:: Excerto da página ::
Apresentar uma moção de confiança para obrigar os deputados insurrectos do Syriza a escolher fileiras, mesmo correndo o risco de ser forçado a convocar eleições antecipadas no caso (provável) de perda de maioria parlamentar, parecia ser até agora o "plano A" de Alexis Tsipras. Aproveitando a janela de oportunidade de as sondagens ainda lhe serem favoráveis, o primeiro-ministro poderia, desta forma, tentar recuperar legitimidade política e uma solução de Governo mais estável que lhe permita aplicar o pacote de austeridade e de reformas económicas que acordou a troco do terceiro resgate europeu – e que é praticamente o negativo do programa eleitoral com que se elegeu há seis meses.

:: Dados ::

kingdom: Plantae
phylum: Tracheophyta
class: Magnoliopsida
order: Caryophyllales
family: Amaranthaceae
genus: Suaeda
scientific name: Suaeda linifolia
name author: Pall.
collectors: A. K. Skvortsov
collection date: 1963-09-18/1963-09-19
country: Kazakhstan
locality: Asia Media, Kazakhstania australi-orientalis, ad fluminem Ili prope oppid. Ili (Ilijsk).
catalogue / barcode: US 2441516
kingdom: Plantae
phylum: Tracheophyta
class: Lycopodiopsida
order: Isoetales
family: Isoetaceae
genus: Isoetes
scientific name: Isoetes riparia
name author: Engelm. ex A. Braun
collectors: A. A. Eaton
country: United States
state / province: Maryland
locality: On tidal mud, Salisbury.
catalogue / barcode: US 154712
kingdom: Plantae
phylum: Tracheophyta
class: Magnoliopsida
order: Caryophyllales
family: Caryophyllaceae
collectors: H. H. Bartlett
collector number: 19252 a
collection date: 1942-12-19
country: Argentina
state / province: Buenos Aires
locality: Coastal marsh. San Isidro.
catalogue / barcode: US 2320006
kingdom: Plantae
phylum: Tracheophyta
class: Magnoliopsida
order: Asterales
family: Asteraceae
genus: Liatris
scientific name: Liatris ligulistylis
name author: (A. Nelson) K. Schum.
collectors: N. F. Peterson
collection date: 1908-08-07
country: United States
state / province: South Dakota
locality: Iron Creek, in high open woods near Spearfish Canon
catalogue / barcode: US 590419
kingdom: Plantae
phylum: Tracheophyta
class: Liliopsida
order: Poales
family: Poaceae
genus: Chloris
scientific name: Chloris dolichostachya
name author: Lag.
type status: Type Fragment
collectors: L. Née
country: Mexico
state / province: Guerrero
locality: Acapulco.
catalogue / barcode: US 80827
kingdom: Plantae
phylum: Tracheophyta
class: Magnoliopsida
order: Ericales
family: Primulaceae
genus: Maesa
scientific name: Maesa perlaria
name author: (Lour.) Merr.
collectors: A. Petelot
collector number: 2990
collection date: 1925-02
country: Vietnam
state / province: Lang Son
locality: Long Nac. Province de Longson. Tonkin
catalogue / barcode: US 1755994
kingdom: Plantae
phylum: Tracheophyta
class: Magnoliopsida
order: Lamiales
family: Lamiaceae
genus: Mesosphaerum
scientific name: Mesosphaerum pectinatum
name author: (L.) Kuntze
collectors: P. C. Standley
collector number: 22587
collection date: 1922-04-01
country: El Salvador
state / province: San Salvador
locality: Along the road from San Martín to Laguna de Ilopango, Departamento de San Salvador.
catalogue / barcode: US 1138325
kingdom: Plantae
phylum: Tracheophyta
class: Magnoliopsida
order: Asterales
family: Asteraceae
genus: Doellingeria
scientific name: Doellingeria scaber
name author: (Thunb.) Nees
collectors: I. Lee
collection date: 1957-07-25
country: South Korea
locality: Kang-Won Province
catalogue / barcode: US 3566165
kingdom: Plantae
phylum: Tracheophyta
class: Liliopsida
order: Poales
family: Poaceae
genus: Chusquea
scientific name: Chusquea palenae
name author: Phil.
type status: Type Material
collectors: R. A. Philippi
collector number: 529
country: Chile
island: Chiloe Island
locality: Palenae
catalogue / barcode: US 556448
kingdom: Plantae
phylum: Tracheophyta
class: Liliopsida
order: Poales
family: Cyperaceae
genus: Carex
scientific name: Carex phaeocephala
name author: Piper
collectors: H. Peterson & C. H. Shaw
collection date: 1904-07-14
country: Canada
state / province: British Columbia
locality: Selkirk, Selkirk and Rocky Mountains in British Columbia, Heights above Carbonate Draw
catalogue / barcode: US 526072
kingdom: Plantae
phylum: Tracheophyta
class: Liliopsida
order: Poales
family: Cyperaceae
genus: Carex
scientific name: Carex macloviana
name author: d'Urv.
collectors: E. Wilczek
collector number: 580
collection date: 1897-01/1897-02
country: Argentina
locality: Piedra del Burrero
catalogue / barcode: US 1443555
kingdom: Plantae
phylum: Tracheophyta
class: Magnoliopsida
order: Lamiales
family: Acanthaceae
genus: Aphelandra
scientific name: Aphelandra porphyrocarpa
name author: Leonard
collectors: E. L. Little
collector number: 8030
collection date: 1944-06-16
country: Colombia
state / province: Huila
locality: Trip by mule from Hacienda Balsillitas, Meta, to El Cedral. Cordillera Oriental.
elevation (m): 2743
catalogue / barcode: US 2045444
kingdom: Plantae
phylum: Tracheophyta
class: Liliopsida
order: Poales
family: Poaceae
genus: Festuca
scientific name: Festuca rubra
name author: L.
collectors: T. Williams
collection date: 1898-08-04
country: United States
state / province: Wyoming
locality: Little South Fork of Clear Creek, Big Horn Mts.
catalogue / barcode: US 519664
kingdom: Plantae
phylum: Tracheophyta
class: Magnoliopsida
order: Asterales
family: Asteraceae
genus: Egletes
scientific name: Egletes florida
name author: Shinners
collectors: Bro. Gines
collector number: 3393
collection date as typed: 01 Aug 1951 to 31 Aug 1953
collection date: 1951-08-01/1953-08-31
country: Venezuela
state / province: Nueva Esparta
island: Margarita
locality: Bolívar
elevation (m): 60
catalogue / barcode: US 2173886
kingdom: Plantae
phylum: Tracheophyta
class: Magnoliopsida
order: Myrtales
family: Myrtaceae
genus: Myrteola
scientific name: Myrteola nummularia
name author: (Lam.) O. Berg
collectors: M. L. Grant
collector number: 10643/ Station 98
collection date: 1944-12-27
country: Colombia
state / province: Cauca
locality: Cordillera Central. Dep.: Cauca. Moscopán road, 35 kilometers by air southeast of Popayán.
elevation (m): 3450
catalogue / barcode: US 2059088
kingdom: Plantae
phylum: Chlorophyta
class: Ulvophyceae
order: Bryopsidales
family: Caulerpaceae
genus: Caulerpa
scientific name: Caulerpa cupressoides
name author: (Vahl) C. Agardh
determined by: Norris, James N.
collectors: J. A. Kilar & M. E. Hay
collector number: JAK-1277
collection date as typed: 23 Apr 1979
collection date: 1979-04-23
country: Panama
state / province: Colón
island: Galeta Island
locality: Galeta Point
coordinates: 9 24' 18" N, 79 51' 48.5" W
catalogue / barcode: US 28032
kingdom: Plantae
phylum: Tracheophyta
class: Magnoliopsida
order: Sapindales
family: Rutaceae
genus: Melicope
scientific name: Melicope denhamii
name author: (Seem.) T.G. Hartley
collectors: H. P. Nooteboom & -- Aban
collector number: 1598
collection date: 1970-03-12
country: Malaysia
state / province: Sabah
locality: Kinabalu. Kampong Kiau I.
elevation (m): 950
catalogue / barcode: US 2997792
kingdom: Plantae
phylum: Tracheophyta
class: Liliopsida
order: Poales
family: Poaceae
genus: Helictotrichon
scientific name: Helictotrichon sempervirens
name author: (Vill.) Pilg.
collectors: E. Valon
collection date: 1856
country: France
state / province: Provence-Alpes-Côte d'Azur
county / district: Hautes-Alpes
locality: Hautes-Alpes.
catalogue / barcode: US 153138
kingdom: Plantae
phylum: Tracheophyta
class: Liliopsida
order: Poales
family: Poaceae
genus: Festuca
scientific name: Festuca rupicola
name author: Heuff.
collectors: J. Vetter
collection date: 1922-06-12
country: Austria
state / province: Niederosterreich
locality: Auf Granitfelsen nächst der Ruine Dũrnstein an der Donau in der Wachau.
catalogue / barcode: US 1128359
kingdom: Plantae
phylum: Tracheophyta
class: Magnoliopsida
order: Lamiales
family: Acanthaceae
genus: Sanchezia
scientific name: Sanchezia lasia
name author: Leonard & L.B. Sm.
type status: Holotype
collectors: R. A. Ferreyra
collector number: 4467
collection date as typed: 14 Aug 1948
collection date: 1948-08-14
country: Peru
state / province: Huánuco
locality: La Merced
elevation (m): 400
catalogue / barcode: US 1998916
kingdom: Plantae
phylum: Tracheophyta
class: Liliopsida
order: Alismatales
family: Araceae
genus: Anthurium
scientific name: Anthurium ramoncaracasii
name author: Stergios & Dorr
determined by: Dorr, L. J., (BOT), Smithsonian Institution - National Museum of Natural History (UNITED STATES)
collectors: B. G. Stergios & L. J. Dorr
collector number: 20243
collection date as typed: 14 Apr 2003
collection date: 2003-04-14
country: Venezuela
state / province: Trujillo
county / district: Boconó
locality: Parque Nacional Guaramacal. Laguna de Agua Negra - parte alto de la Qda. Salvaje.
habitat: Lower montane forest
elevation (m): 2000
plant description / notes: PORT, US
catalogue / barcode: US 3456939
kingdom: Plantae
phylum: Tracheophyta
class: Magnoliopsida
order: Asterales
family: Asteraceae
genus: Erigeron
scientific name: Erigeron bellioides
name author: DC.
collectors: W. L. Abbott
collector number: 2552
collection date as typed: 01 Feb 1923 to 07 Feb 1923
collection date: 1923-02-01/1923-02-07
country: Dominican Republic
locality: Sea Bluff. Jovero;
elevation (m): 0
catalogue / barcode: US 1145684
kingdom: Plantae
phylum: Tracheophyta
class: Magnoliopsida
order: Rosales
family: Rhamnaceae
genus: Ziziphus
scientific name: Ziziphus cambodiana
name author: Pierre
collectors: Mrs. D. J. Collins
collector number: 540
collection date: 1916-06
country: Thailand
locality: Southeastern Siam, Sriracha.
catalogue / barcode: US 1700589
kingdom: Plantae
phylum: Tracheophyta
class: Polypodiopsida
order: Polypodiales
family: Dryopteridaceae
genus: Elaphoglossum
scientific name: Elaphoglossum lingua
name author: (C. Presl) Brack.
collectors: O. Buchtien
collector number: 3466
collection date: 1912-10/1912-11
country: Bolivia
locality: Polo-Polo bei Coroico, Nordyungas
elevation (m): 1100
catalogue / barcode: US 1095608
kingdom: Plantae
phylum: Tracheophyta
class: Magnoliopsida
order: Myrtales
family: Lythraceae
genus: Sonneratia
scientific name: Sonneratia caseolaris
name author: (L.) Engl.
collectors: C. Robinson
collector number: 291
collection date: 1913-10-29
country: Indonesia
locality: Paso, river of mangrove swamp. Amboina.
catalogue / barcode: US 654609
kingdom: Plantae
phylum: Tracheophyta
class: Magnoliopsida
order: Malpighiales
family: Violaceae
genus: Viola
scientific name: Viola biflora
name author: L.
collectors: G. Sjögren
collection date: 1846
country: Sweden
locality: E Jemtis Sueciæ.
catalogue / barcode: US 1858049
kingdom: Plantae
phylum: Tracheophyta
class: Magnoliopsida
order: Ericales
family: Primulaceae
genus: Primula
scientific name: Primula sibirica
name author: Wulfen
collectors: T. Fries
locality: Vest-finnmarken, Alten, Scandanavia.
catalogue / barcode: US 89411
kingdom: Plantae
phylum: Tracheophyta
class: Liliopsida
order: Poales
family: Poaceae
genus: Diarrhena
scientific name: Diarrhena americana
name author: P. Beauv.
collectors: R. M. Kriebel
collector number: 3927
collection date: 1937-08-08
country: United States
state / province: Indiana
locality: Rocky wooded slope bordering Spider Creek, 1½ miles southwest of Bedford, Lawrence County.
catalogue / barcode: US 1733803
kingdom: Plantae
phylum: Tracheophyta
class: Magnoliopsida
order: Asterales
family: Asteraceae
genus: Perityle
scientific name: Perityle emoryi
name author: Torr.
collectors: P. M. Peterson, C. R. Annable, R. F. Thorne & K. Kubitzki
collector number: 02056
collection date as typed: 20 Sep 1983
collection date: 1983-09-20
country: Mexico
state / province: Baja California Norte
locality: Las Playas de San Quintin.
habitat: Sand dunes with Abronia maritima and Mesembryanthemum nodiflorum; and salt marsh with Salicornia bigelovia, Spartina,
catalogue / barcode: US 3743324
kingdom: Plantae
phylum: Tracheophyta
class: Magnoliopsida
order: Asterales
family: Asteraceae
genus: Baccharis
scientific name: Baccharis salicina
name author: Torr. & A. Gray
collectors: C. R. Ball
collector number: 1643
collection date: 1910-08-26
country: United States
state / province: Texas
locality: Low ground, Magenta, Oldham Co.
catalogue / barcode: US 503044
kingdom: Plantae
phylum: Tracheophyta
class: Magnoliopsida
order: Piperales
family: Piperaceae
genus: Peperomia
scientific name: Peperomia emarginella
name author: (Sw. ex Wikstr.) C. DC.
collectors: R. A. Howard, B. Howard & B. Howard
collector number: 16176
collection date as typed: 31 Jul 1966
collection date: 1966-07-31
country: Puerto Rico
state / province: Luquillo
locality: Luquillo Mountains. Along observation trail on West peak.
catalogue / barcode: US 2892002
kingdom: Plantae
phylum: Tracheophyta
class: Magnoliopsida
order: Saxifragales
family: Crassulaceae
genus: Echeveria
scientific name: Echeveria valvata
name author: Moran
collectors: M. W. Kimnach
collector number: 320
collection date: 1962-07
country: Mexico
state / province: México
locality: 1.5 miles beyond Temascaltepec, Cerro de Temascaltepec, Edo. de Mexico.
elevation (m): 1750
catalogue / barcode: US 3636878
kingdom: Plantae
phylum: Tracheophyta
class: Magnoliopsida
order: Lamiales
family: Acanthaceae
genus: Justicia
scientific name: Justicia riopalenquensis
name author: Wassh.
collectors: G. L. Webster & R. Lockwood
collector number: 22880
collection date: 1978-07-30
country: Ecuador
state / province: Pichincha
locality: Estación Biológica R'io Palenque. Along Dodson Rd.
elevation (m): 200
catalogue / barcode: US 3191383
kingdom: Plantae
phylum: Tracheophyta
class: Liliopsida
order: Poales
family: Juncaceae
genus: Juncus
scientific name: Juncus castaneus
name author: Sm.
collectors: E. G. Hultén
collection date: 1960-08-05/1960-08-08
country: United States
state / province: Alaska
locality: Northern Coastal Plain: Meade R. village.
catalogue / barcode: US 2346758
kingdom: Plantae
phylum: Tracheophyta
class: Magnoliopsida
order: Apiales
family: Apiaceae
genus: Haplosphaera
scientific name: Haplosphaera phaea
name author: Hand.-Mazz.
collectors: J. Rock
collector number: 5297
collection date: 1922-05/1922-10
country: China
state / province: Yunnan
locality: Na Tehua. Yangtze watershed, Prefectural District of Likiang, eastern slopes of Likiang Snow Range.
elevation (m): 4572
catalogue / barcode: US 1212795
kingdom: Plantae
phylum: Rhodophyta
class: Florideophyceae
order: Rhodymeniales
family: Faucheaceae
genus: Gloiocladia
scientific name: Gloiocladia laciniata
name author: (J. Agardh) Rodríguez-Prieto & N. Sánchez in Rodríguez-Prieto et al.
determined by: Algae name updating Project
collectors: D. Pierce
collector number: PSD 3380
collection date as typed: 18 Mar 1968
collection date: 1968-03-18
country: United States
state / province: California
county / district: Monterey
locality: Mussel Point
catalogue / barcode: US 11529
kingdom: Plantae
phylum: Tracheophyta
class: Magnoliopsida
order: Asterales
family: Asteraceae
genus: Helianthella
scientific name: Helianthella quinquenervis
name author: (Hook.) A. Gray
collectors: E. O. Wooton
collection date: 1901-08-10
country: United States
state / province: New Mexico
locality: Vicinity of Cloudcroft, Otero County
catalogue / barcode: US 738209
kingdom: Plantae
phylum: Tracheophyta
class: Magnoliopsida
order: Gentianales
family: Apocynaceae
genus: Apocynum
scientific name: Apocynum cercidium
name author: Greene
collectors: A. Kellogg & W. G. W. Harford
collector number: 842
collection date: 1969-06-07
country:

:: Instruções ::
(A) Formata como uma lista JSON de strings o trecho das linhas de dados que vai desde a linha que contém "scientific name: Helianthella quinquenervis" até ao fim dessas linhas, com ambos os extremos incluídos. Usa uma string por linha e deixa de fora as linhas em branco.
(B) Retoma o texto sobre a moção de confiança de Alexis Tsipras a partir do ponto em que termina.

:: Respostas por ordem ::
(A)
[
  "scientific name: Helianthella quinquenervis",
  "name author: (Hook.) A. Gray",
  "collectors: E. O. Wooton",
  "collection date: 1901-08-10",
  "country: United States",
  "state / province: New Mexico",
  "locality: Vicinity of Cloudcroft, Otero County",
  "catalogue / barcode: US 738209",
  "kingdom: Plantae",
  "phylum: Tracheophyta",
  "class: Magnoliopsida",
  "order: Gentianales",
  "family: Apocynaceae",
  "genus: Apocynum",
  "scientific name: Apocynum cercidium",
  "name author: Greene",
  "collectors: A. Kellogg & W. G. W. Harford",
  "collector number: 842",
  "collection date: 1969-06-07",
  "country:"
]

(B)
Independentemente do resultado (sempre incerto), antecipar eleições significará, porém, pelo menos um mês de actividade parlamentar suspensa, o que provavelmente obrigaria a adiar a aprovação prevista para Outubro de um Orçamento rectificativo para este ano e do plano orçamental para os próximos três, como prometido por Atenas. "Para demonstrar o seu compromisso com políticas orçamentais credíveis, o Governo vai adoptar, em Outubro de 2015, um orçamento rectificativo para 2015 como necessário, o projecto do orçamento para 2016 e o programa de estratégia orçamental de médio prazo para 2016 a 2018", com medidas que incluam "uma segunda fase da reforma de pensões", "uma reforma do código fiscal sobre o rendimento" e "a eliminação gradual do tratamento fiscal preferencial dado aos agricultores", lê-se no novo memorando.
Atrasados ficariam também o processo de recapitalização dos bancos, bem como o calendário da primeira avaliação da troika, sem o qual os europeus não voltarão a flexibilizar as condições de reembolsos dos mais de 200 mil milhões de euros já emprestados – e sem isso, o FMI não entra no terceiro resgate, e sem o FMI a bordo a Alemanha promete cair fora.
Legislar mais medidas impopulares e depois eleições, ou inverter a ordem?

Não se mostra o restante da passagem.